According to the national estimate, 3.9 million dogs are picked up by U.S. shelters annually. Of that 3.9 million, 1.2 million dogs are euthanized simply because shelters don’t have the space to house them or the ability to provide for them. In other words, over a million dogs are killed every year because we humans do not have the capacity to care for the dogs that we left on the streets and the dogs that we bred with the best intentions.

California has recently taken the first step towards change by passing a law requiring all pet stores to sell only rescued animals, and there’s plenty of them in supply.

This law is exciting because it means we actually might start to prioritize the rescue animals we already owe a debt to over the people who run irresponsible puppy mills. But people still need to change their way of thinking on a large scale in order for the euthanasia rate to drop.

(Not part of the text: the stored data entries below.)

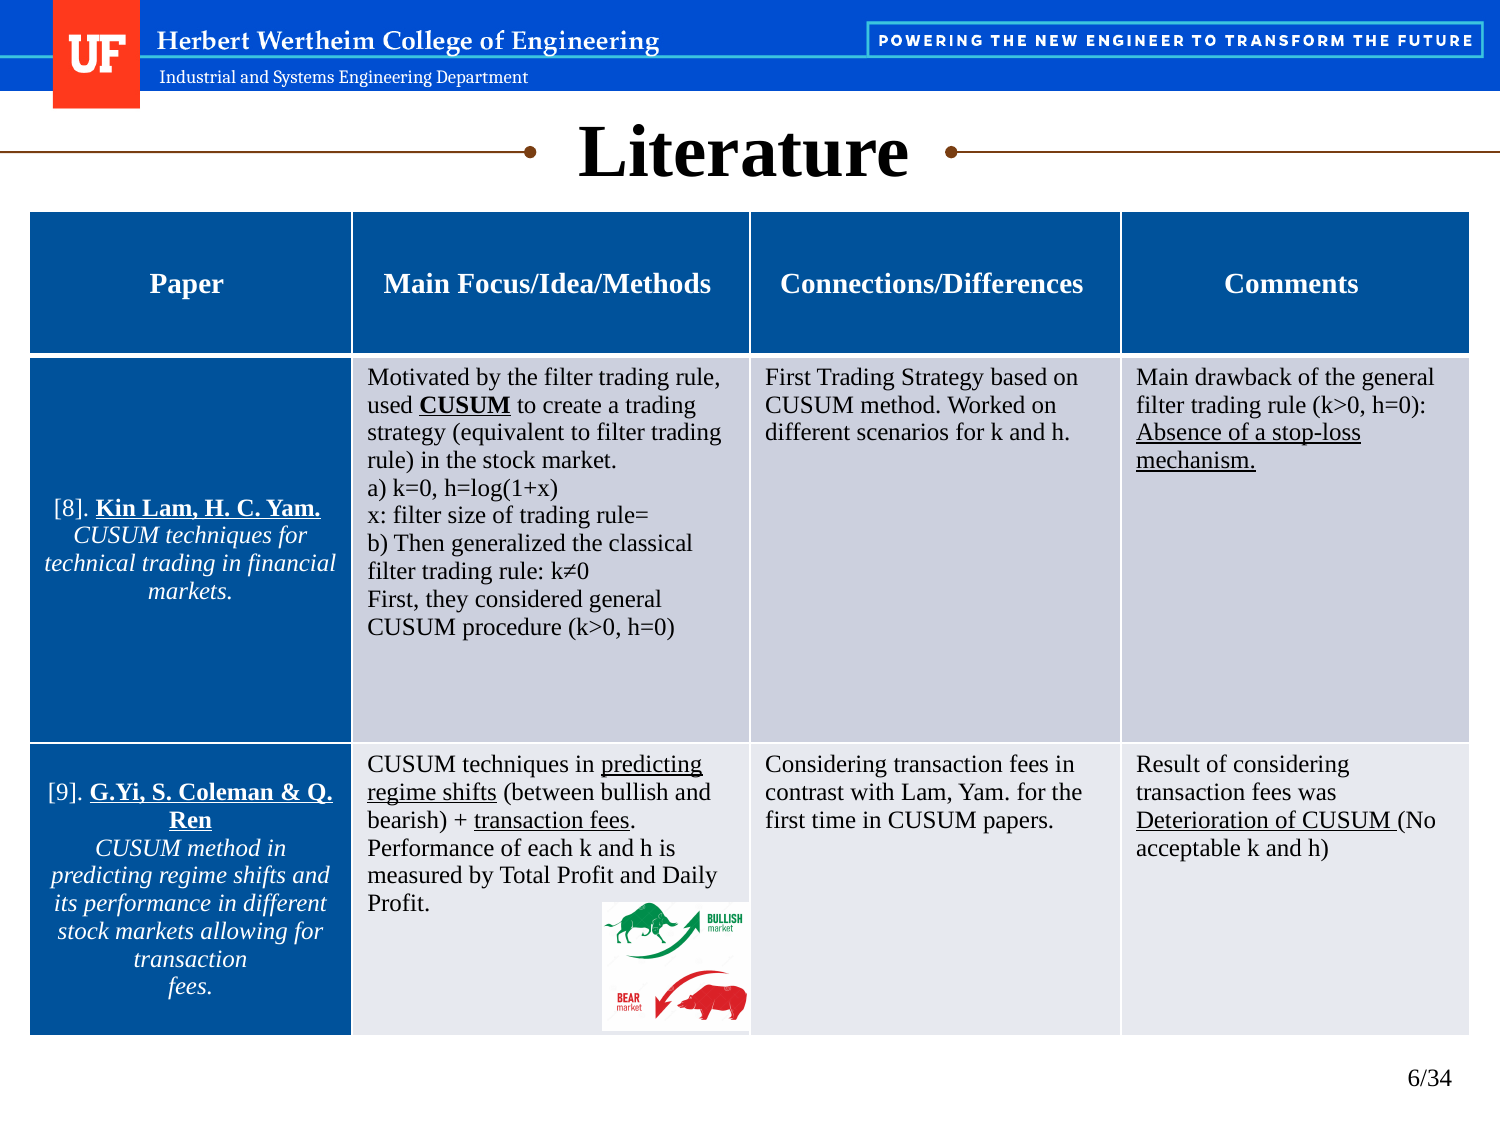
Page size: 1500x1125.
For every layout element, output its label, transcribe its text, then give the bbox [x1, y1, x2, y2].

table_cell Result of considering transaction fees was Deterioration of CUSUM (No acceptable k and h) [1122, 744, 1469, 1035]
table_cell [8]. Kin Lam, H. C. Yam. CUSUM techniques for technical trading in financial markets. [30, 358, 351, 742]
table_cell [9]. G.Yi, S. Coleman & Q. Ren CUSUM method in predicting regime shifts and its performance in different stock markets allowing for transaction fees. [30, 744, 351, 1035]
table_header Comments [1122, 212, 1469, 353]
table_header Main Focus/Idea/Methods [353, 212, 749, 353]
table_cell First Trading Strategy based on CUSUM method. Worked on different scenarios for k and h. [751, 358, 1120, 742]
table_cell Motivated by the filter trading rule, used CUSUM to create a trading strategy (equivalent to filter trading rule) in the stock market. a) k=0, h=log(1+x) x: filter size of trading rule= b) Then generalized the classical filter trading rule: k≠0 First, they considered general CUSUM procedure (k>0, h=0) [353, 358, 749, 742]
picture [0, 0, 1500, 117]
text_box Literature [563, 94, 935, 200]
table_cell Considering transaction fees in contrast with Lam, Yam. for the first time in CUSUM papers. [751, 744, 1120, 1035]
table_header Connections/Differences [751, 212, 1120, 353]
table_cell Main drawback of the general filter trading rule (k>0, h=0): Absence of a stop-loss mechanism. [1122, 358, 1469, 742]
table_cell CUSUM techniques in predicting regime shifts (between bullish and bearish) + transaction fees. Performance of each k and h is measured by Total Profit and Daily Profit. [353, 744, 749, 1035]
table_header Paper [30, 212, 351, 353]
text_box 6/34 [1392, 1054, 1500, 1100]
picture [601, 902, 750, 1031]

People need to adopt. If you’re looking for a friend, for someone to love, then the dog on death row is the one who really needs you, and the one that might have the most to offer.

Rescue dogs offer a love unlike any other love found on this planet. I’ve had three rescue dogs in my lifetime and their companionship has been the greatest joy in my life to date. I’ve also had two purebreds, and while I can’t say that I loved one dog more than the other, I did get different things out of each relationship.

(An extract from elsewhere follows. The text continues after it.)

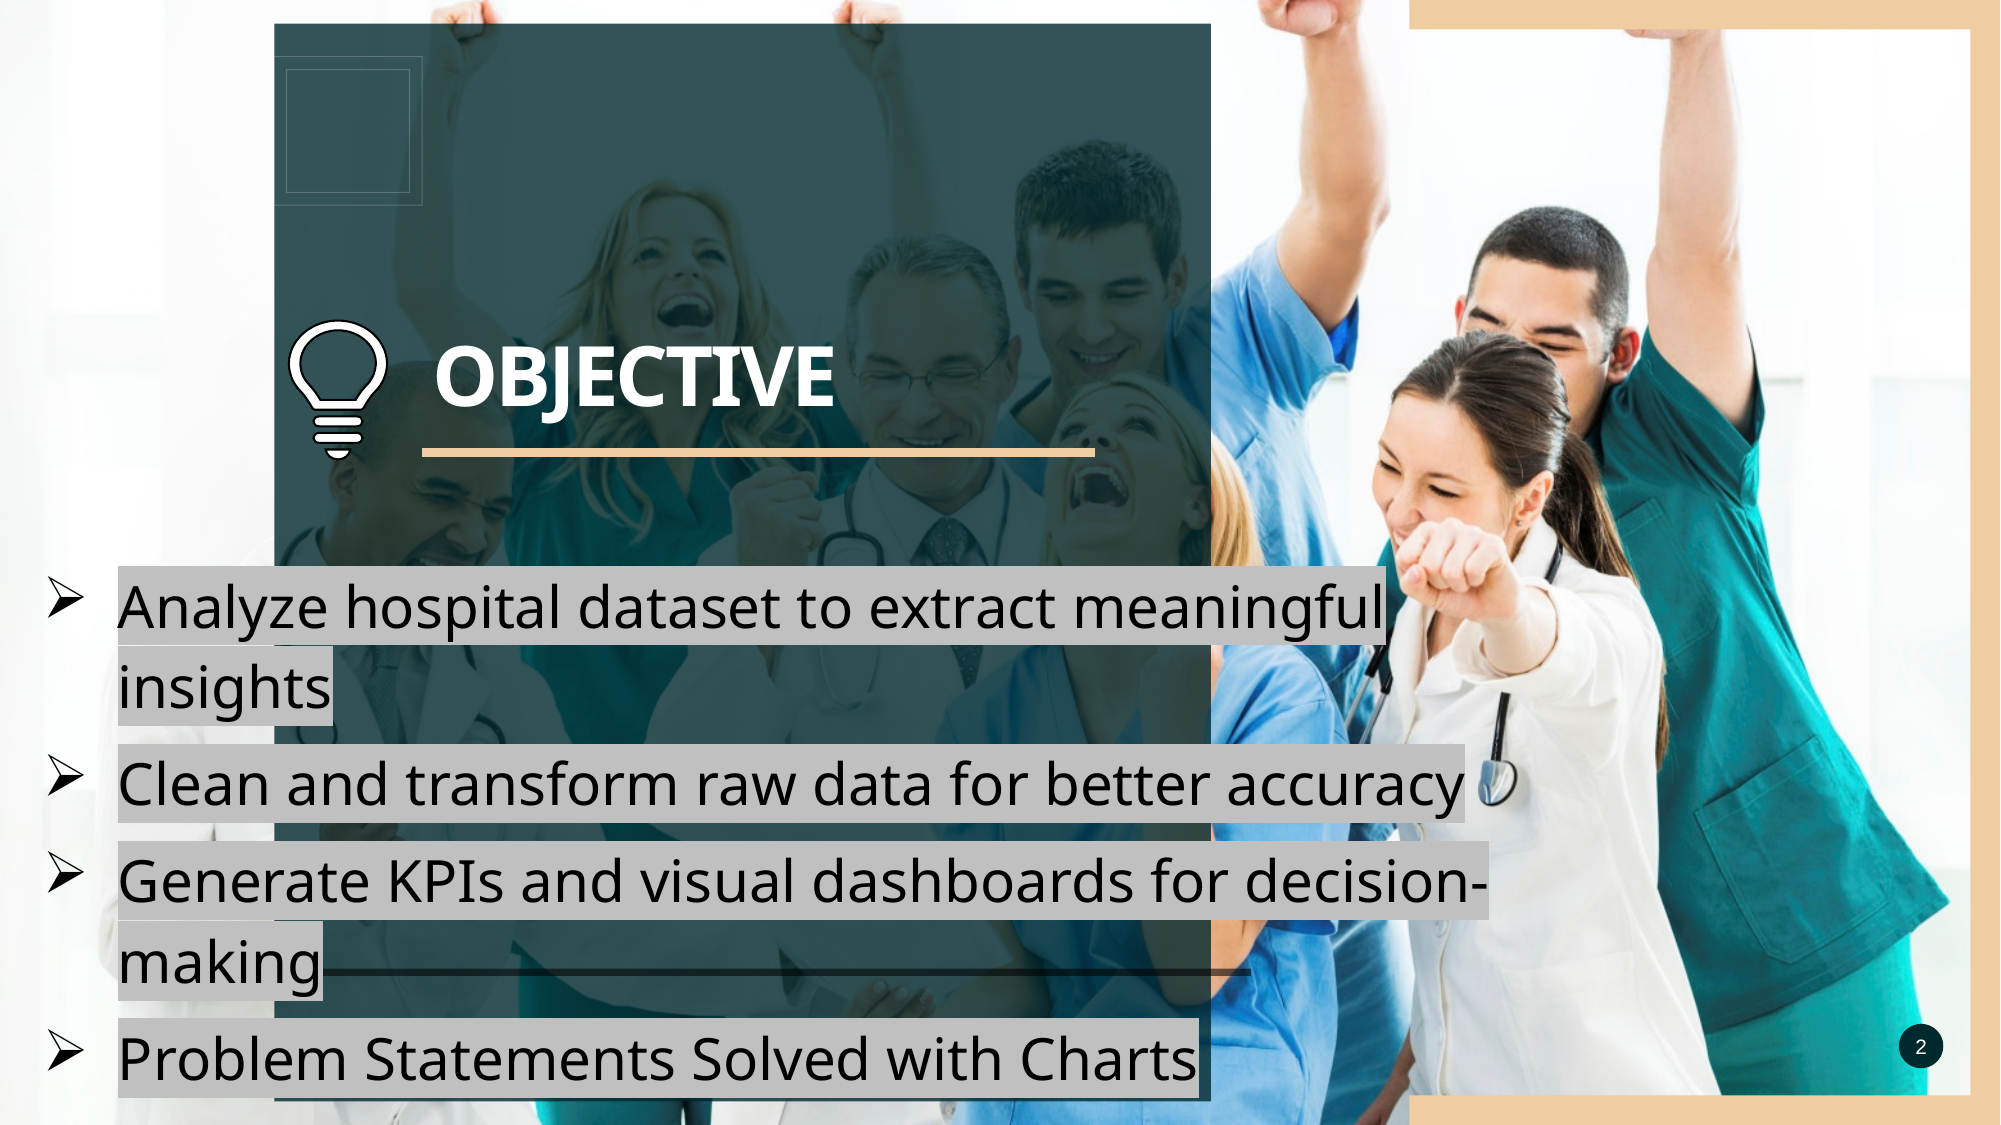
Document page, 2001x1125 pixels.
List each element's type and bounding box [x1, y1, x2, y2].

picture [0, 0, 1971, 1125]
text_box [288, 320, 388, 460]
text_box [273, 56, 423, 206]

My purebreds, my first dogs, taught me how to fall in love with an animal. Their love was sweet and loyal. My last three rescues taught me how to apologize to an animal. I saw and still see the scars they carry that were inflicted by human neglect. They’re love is earned, not automatic, not bred, and at the beginning it’s not always sweet or loyal. But it is deep. And it is powerful. And it is the strongest love I have ever felt.

Trust me when I say rescues know how to appreciate belly rubs and long head scratches. They devour any love you can give. Re-adjusting them to a normal life can be trying, and it takes patience, but after what most rescue animals go through, they deserve a human willing to do right by them.

It depends on their previous situation, but most rescue dogs understand pain: emotional as well as physical. They often know what it feels like to be hated, and I believe it was this understanding that allowed my first rescue to be so perceptive to the pain of those around him.

If you were angry, he was the first to follow you to your room and scratch at your closed door. If you were crying he was the first to lie with you and lick your tears. He was also the first to growl at you if you tried to move him from the couch. He didn’t just want our love, he needed it. And he changed my life.

I will never buy another dog or animal again. I will forever rescue. They have so much to teach us, and they deserve for humans to make room for them.